El fin del mundo no llega esta tarde
Los medios informativos sufren una desgracia endémica: tienen que hablar de política. No hay remedio para eso. Al fin y al cabo, casi todo es política. Y en España la política debe describirse en términos apocalípticos, porque sus protagonistas, los políticos, dan pie para ello, y porque los opinadores tendemos a exagerar (el tremendismo suele llamar la atención), como si el fin del mundo fuera a ocurrir esta tarde. Y también mañana por la tarde. Y así todos los días.
¿Cuántas veces se habrán invocado aquellos versos tan manidos de Jaime Gil de Biedma? “De todas las historias de la Historia/ sin duda la más triste es la de España/ porque termina mal”. Hombre, no. No soy quién para rebatir a un poeta tan ilustre (ignoro si ha sido ya cancelado por menorero), pero puestos a elegir la más triste de las historias de la Historia, yo me quedaría con la de Afganistán. Esa sí termina mal, siempre. O la de Armenia. O la de Argentina, si quieren. La de España, con todos sus episodios negros, tiene un pasar comparada con muchas otras.
Las épocas de investidura resultan fértiles en horrores. En la anterior, la de 2019, que fue doble (abril y noviembre, por repetición electoral), la viabilidad de España parecía depender, según algunos, de que Pedro Sánchez pactara con Ciudadanos. Pero Sánchez se coaligó con Podemos, con antiguos simpatizantes de ETA y con independentistas catalanes para formar un gobierno social-comunista, también llamado Frankenstein. Debió de ser un error fatídico, como insisten en afirmar ciertas voces, pero España aún existe. Cosa que no puede decirse de Ciudadanos.
Ahora volvemos a encontrarnos al borde del abismo: Pedro Sánchez necesita los votos de Carles Puigdemont, que, a diferencia de los etarras, nunca mató a nadie, pero encabezó la rebelión más civilizada y ridícula que se haya visto en la historia reciente de los Estados europeos. Pactar con Puigdemont no es un trago gustoso. Y si el precio fuera una amnistía lo sería aún menos. Personalmente, espero que eso no llegue a suceder. Pero no voy a saltar por la ventana, ocurra lo que ocurra.
Abramos un paréntesis y echemos un vistazo a nuestro alrededor. El Reino Unido no logra recuperarse de un error tan colosal como el Brexit, padece el gobierno más impopular desde los últimos días de Margaret Thatcher, sufre rachas de desabastecimiento en los mercados y combina precios caros con servicios públicos deficientes (quien ha tratado con la sanidad británica lo sabe) y con unas infraestructuras ruinosas.

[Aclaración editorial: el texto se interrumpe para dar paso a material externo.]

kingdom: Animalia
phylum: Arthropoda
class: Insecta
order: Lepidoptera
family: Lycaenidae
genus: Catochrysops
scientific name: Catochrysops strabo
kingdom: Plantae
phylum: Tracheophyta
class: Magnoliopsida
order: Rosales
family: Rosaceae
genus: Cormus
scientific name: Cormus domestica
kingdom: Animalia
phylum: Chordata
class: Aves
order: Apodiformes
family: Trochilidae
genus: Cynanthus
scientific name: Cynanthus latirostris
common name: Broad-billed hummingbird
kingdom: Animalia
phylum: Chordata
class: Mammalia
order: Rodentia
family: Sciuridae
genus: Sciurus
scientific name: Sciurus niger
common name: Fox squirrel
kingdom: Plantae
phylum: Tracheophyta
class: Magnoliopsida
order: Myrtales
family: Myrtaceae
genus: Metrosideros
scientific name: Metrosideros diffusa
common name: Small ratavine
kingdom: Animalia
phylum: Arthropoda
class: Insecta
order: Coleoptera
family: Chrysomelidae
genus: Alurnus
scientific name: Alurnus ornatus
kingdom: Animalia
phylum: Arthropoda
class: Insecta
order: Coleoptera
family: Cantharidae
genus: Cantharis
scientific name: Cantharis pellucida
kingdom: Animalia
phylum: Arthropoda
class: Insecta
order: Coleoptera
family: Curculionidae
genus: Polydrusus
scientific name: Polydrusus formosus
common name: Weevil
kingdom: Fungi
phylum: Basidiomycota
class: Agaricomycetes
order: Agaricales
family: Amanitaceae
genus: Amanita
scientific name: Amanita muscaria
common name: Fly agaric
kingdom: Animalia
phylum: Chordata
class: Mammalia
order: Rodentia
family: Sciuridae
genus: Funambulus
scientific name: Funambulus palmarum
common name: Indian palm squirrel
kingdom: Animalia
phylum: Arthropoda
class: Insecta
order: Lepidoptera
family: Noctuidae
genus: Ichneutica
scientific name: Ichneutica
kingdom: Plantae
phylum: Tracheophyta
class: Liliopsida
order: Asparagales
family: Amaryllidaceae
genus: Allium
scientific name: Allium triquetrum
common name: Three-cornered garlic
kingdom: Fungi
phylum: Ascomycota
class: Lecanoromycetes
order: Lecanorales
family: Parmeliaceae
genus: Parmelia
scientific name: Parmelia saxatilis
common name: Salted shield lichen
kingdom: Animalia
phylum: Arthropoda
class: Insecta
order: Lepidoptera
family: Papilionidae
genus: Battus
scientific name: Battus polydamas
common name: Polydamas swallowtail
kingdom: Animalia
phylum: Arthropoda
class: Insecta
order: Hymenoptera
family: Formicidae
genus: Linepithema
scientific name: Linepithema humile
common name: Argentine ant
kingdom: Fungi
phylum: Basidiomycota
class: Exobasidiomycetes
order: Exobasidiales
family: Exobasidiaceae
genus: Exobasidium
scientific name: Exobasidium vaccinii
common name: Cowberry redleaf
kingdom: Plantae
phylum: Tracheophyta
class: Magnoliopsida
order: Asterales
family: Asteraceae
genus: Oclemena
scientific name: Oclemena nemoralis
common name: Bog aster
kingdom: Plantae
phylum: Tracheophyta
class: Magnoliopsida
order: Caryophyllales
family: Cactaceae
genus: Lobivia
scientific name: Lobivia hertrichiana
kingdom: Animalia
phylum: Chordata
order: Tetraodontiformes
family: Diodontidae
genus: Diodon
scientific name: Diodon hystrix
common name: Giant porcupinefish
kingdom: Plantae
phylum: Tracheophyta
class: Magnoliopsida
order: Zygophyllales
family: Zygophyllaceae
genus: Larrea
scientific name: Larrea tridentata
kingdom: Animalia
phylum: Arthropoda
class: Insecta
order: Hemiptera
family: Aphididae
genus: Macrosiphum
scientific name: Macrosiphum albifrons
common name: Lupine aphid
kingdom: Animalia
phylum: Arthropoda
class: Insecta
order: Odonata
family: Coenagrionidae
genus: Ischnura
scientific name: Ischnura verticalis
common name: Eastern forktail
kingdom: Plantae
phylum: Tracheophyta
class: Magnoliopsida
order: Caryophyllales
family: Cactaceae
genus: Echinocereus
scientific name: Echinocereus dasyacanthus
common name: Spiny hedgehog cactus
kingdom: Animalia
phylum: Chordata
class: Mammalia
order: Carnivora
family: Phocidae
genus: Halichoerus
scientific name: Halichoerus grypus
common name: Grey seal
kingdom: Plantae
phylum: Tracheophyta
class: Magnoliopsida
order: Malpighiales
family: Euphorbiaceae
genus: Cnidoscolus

Qué decir de Francia, con la sociedad más malhumorada de Europa y con la incógnita de qué ocurrirá tras el tormentoso mandato de Emmanuel Macron. Las grandes ciudades francesas permanecen asediadas por sus propios suburbios, mientras se disuelven los últimos vestigios económicos y militares del antiguo imperio en África.
Lo de Estados Unidos lo conocemos muy bien. Aunque sus sicarios más violentos vayan siendo condenados por el asalto al Congreso, Donald Trump sigue ahí, como precandidato favorito de la derecha para recuperar la Casa Blanca. Gran parte del Partido Republicano se niega todavía a aceptar los resultados electorales y permanece sumido en las paranoias trumpistas. El enconamiento de la “guerra cultural” aviva el temor (exagerado, espero) de un conflicto civil.
¿Y en Italia? Ya mandan los antiguos fascistas y, como todos sabemos, por fin les va todo de maravilla.
La época es turbulenta. Muchas cosas, desde la tecnología hasta la relación entre géneros, están cambiando. La distancia entre ricos y pobres es cada día mayor. Hay una guerra atroz en la frontera oriental de la Unión Europea y otra crisis, no menos atroz, la de los migrantes, en la frontera sur.
Pese a ello, y pese a los nostálgicos de un pasado más o menos reciente que fue tan malo o tan bueno como cada uno quiera soñarlo (yo estuve ahí y les aseguro que desde el fin de la dictadura hasta el fin de ETA las pasamos canutas), España no va peor que sus vecinos.
No, España no se rompe ni se hunde. El fin del mundo no llega esta tarde. Ni mañana.